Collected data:
- - -
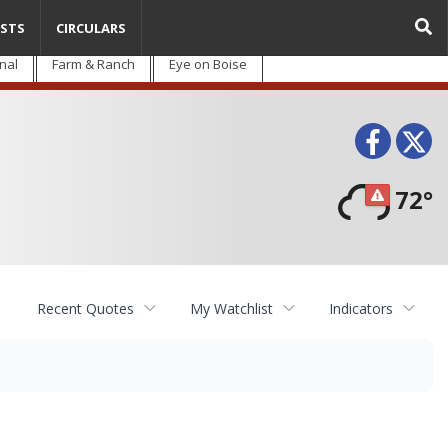
STS
CIRCULARS
nal
Farm & Ranch
Eye on Boise
Face
T
72°
Recent Quotes
My Watchlist
Indicators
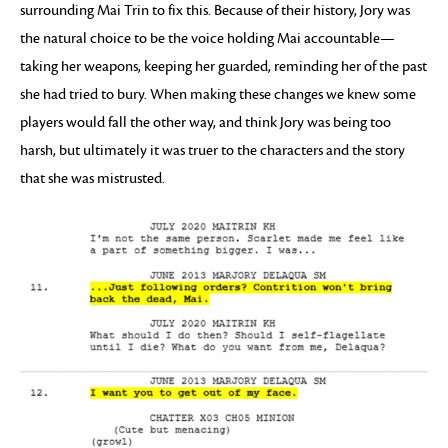
surrounding Mai Trin to fix this. Because of their history, Jory was
the natural choice to be the voice holding Mai accountable—
taking her weapons, keeping her guarded, reminding her of the past
she had tried to bury. When making these changes we knew some
players would fall the other way, and think Jory was being too
harsh, but ultimately it was truer to the characters and the story
that she was mistrusted.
- - -
TASK TO CARRY OUT:
Which lines of the data contain the string "Jory" with matching case? Pick out each of those lines and copy it in full.

SOLUTION BELOW:
surrounding Mai Trin to fix this. Because of their history, Jory was
players would fall the other way, and think Jory was being too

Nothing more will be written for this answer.